Speaking of achievements, at the beginning of the year I set a target of 500 miles, figuring most of my runs would be in the 1-2 mile mark. But due to training for the Great North Run, my mileage was upped considerably and I ended up hitting 1124 miles on my 365th day. Not too shabby.

So yes, with all this in mind, I would say that starting a streak of any type gives you an incredible impetus to get a task done, and I would recommend it to anyone with a goal to achieve of any sort. Running is a great way of staying active and keeping your head in check, I’d recommend that too.

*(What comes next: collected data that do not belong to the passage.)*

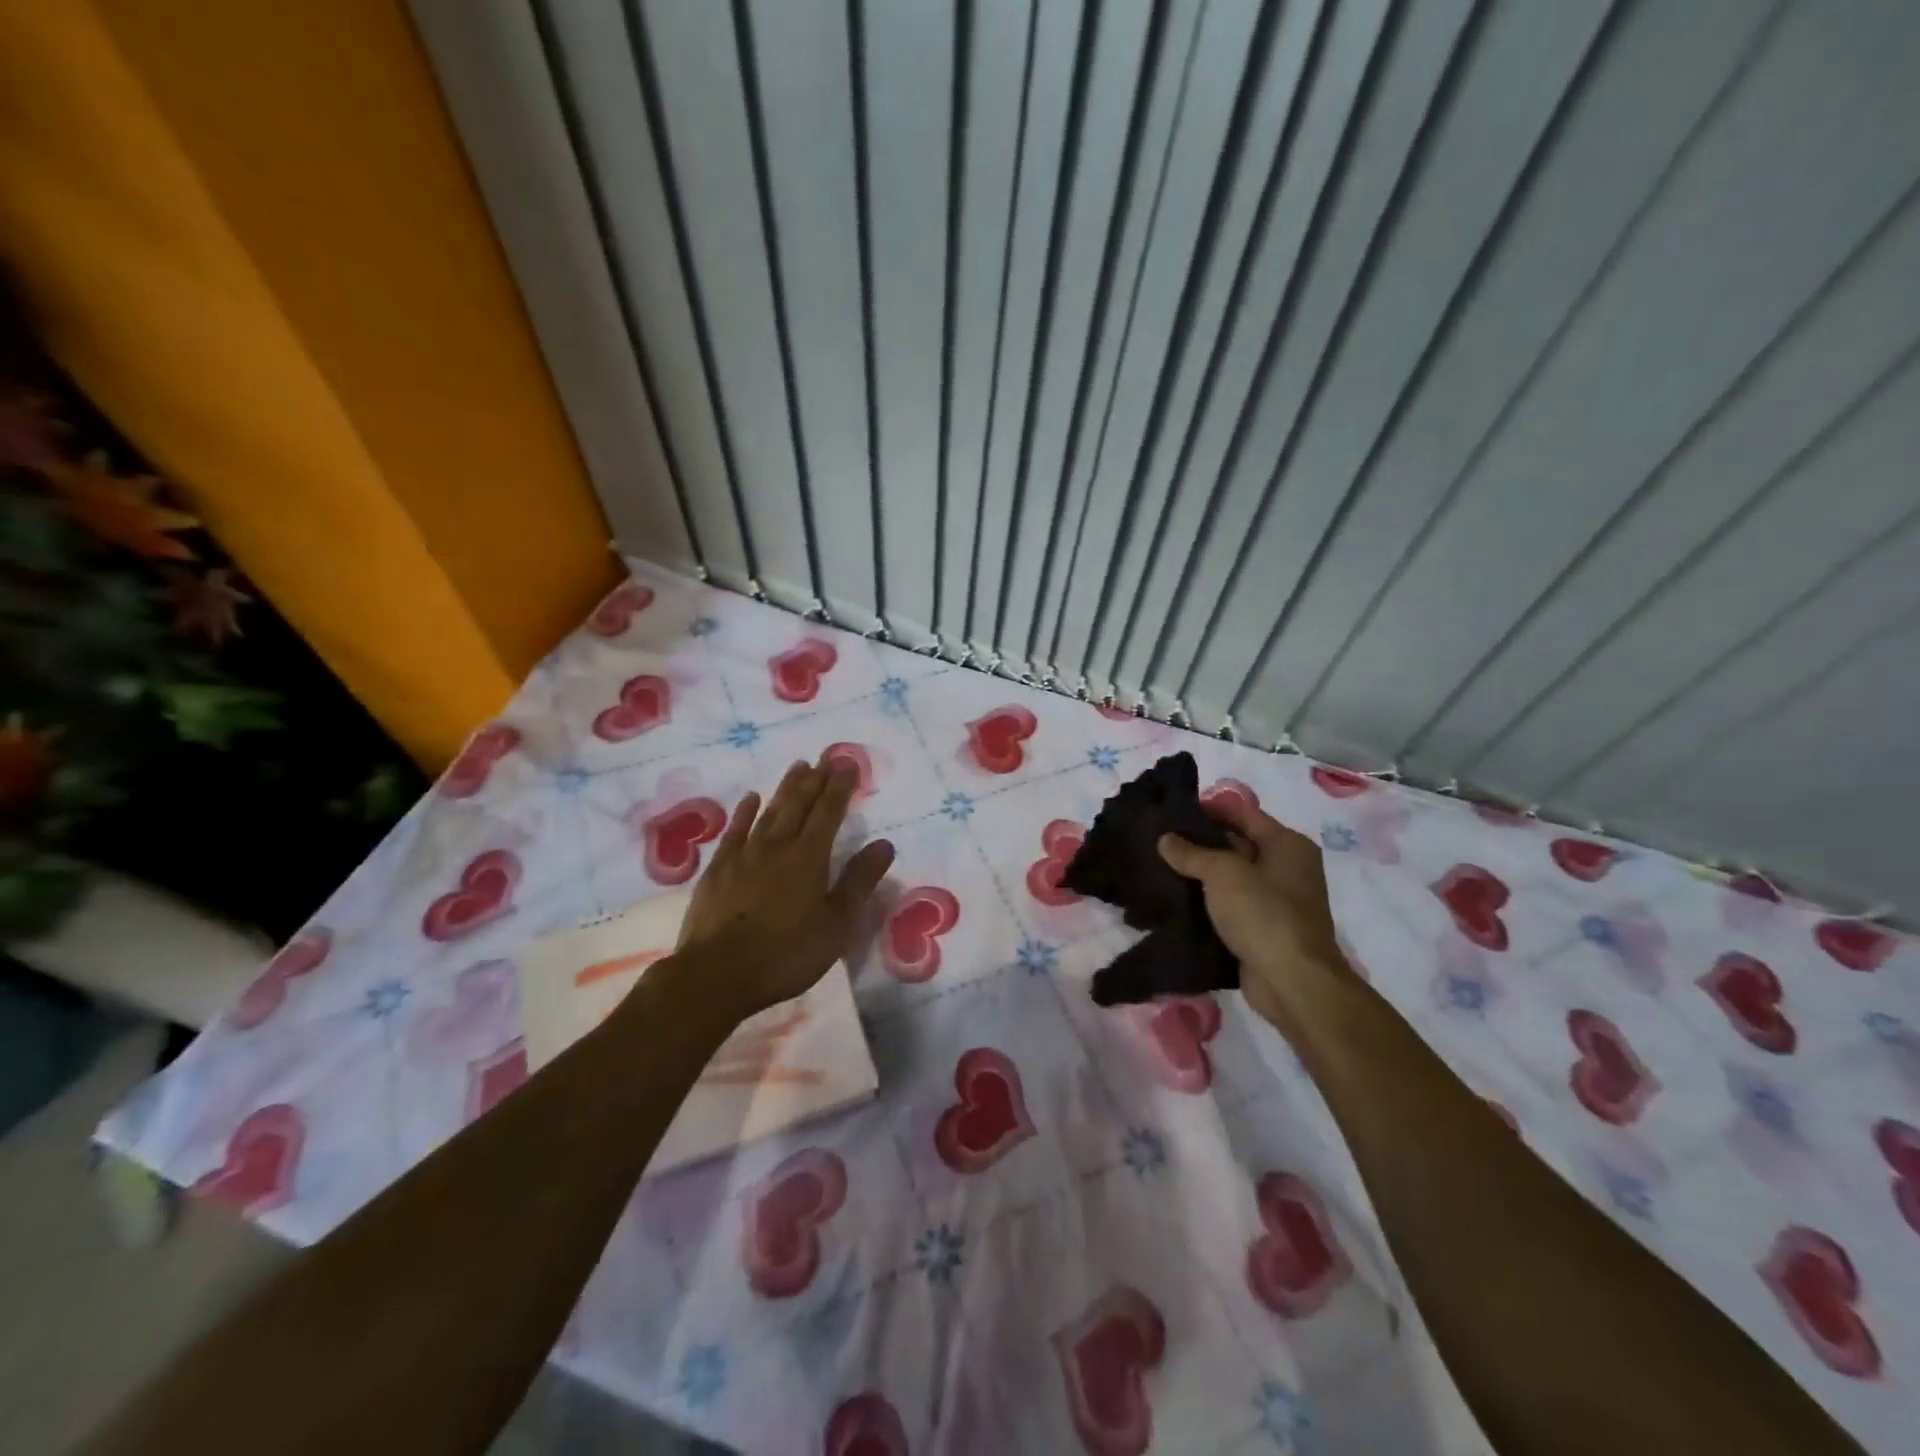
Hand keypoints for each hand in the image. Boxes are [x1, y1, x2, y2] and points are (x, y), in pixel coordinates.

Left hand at [675, 755, 894, 1020]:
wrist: (717, 974)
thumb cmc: (787, 953)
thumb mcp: (836, 924)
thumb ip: (859, 882)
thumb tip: (884, 844)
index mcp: (809, 857)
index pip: (829, 812)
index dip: (840, 787)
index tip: (848, 763)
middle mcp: (777, 846)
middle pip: (799, 805)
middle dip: (815, 779)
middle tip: (825, 757)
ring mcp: (744, 855)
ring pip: (769, 811)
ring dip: (786, 788)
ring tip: (798, 767)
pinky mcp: (718, 869)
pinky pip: (735, 830)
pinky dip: (745, 812)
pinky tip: (751, 798)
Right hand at [1156, 797, 1351, 1036]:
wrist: (1292, 981)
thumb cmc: (1263, 913)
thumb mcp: (1223, 873)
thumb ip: (1192, 853)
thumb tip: (1165, 839)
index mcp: (1287, 844)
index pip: (1242, 813)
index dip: (1208, 808)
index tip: (1171, 811)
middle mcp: (1287, 867)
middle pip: (1237, 843)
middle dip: (1200, 842)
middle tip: (1159, 839)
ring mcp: (1277, 901)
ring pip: (1231, 877)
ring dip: (1200, 874)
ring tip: (1160, 867)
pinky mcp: (1263, 929)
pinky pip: (1230, 906)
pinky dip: (1207, 902)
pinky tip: (1176, 900)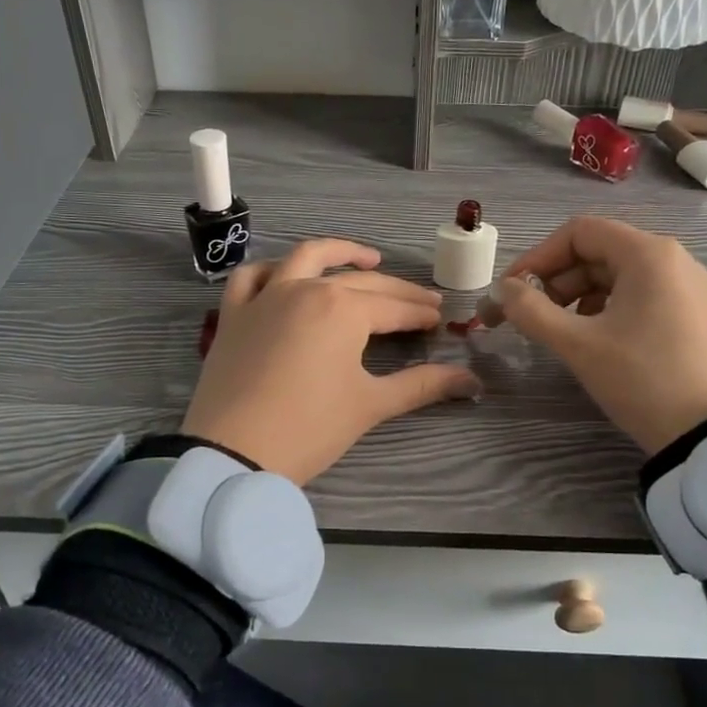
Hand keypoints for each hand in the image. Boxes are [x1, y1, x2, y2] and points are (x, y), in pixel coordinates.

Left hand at [183, 239, 481, 484]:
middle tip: (422, 301)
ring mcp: (265, 296)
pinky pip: (251, 277)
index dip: (420, 313)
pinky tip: (286, 275)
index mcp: (343, 309)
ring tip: (366, 259)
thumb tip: (474, 383)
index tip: (439, 320)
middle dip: (397, 291)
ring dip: (339, 253)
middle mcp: (305, 289)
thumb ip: (423, 386)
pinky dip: (272, 269)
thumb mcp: (370, 405)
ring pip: (305, 258)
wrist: (232, 453)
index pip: (394, 307)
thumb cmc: (309, 428)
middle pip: (360, 282)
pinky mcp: (234, 313)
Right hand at [494, 216, 706, 455]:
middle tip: (528, 316)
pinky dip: (606, 308)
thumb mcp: (578, 344)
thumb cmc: (642, 379)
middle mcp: (672, 259)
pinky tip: (594, 339)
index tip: (510, 291)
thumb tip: (502, 290)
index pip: (578, 232)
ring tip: (558, 331)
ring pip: (617, 275)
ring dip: (577, 296)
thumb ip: (531, 310)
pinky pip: (639, 295)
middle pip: (598, 251)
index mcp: (648, 254)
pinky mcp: (694, 314)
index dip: (537, 257)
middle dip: (555, 280)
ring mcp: (688, 287)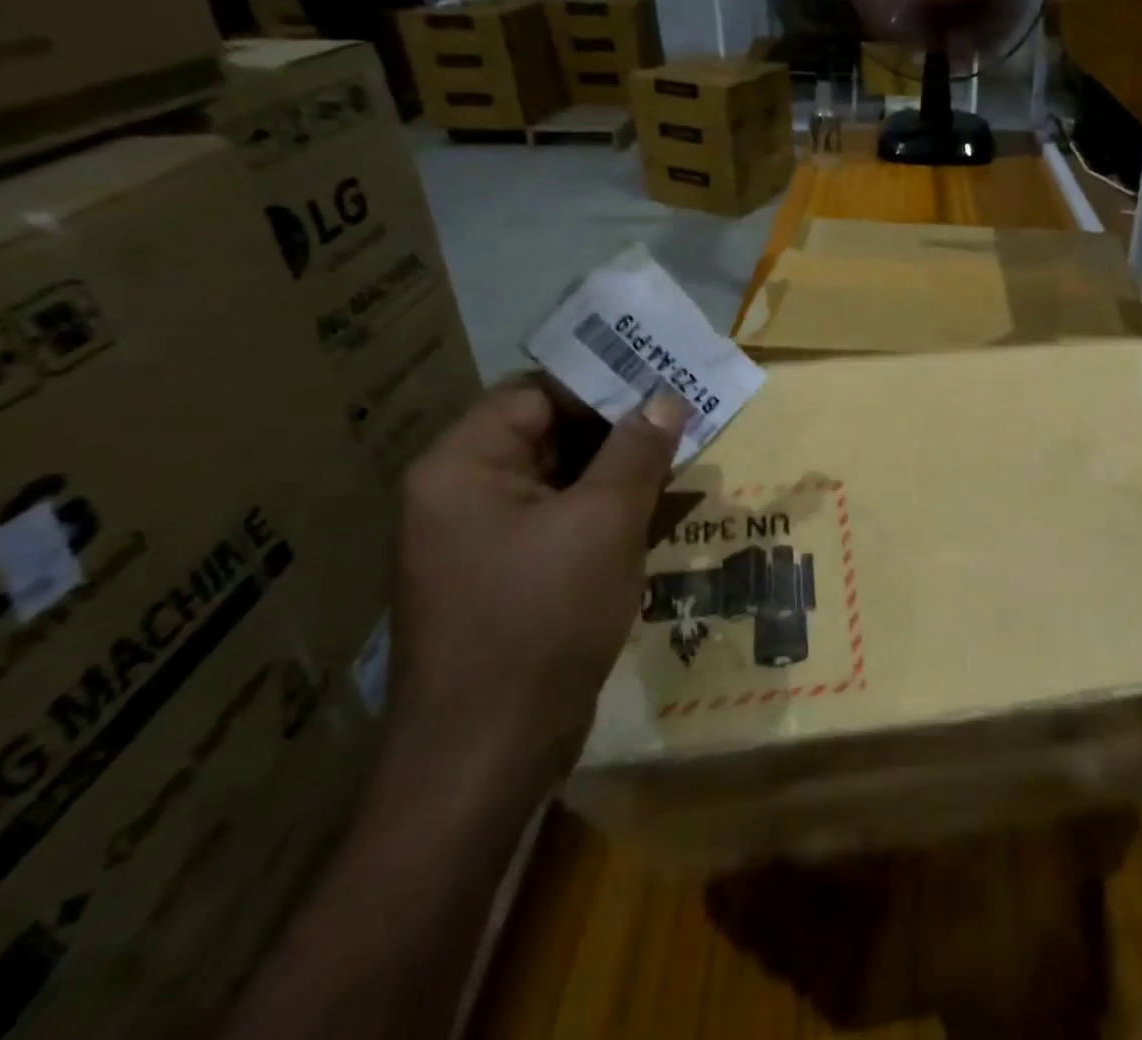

I was going to post about my goals for 2013 here, but that seems to have developed a life of its own and should hit this website in the next week. Cheers for reading this far – and if you haven’t had enough of my self-indulgent running bollocks, I post updates on dailymile and I sometimes natter on about it on twitter.

Edit / Addendum

Allan Whatmough asked on Twitter:

http://twitter.com/allanw/status/286835193174716416

Which raises a great oversight in this post – how do I not forget the odd run? Well I prioritise the run as the first thing I do everyday. I don’t eat, I have a glass of water if I’m dehydrated (always sure to hydrate if I was drinking the night before), and then I just run. I find it hard to run with food in my stomach anyway – I’m just conscious of it being there, so I guess this system works pretty naturally for me. Even long runs don’t justify food yet (15 miles is about the longest I’ve ever gone). I guess this is a similar solution to disciplining myself as saver’s use to make sure they ‘pay themselves first’ – which I’m sure works nicely.